Public benefit corporations differ from typical corporations in one very important and exciting way: They must consider the interests of the stakeholders and their specific public benefit purpose. Our purpose? It took us less than 10 minutes to set down what will be an enduring charter:
Practically speaking, Aledade’s public benefit purpose means that we must weigh the interests of our primary care practice partners, their patients, our employees, and those who bear the burden of rising health care costs, alongside those of our shareholders, when we make decisions. Importantly, this duty extends to all significant board decisions, including decisions on whether to go public, to make acquisitions or to sell the company.
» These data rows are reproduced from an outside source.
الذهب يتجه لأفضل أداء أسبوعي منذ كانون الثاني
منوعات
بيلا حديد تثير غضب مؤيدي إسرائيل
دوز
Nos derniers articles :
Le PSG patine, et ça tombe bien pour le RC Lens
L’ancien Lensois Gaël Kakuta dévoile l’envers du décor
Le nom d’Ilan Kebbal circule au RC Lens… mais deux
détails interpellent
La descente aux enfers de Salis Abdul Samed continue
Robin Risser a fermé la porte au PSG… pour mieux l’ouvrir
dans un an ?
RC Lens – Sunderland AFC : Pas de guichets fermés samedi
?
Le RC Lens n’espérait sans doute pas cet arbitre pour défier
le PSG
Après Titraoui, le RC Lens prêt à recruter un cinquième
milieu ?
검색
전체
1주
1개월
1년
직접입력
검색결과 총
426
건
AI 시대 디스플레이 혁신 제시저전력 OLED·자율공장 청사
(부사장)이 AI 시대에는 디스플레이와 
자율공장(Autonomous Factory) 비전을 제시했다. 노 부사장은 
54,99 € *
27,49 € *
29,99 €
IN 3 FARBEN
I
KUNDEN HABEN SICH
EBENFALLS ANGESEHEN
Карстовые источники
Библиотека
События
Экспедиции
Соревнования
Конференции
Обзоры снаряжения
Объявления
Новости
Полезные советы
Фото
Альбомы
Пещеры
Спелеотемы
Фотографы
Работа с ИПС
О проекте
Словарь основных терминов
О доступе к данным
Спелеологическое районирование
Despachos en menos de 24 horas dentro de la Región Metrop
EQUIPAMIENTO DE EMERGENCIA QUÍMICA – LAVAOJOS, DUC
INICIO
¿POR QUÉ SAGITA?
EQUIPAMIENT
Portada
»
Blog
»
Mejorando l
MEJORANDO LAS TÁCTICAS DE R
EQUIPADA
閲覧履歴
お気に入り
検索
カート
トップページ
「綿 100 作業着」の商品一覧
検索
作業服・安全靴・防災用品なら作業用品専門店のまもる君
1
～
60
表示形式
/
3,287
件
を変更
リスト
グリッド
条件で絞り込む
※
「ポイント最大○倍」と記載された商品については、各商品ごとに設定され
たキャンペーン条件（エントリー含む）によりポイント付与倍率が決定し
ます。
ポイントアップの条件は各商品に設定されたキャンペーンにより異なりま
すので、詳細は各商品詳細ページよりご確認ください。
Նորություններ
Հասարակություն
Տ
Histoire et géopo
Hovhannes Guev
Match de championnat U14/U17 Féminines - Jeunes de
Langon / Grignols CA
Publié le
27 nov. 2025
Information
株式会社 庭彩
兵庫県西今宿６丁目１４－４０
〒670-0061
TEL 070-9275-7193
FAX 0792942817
It’s the kind of balance of interests that just makes sense for a company founded on alignment, and focused on its mission.
Today, I’m proud to announce that Aledade is officially a public benefit corporation.
We hope that by taking this step, Aledade can amplify the work we do everyday to rebuild some of the trust that our health care system has lost. Aledade became a PBC because I want primary care docs, the people at the foundation of our health care system, to know that we will serve you and work for your interests over the long run. To make it so, we have literally built you into the very charter that defines Aledade’s purpose.
This is also a message to every Aledade employee – present and future: Aledade is a place where our mission defines everything we do. Where you will never have to choose doing well over doing good. Where we hold ourselves accountable for the promises we make – to patients, practices and society. Where we make decisions that each of us, ten years in the future, would be proud of.
Let’s flip the script on the misalignment and mistrust in our health care system. Let’s get to work on this collective effort we call Aledade, a public benefit corporation.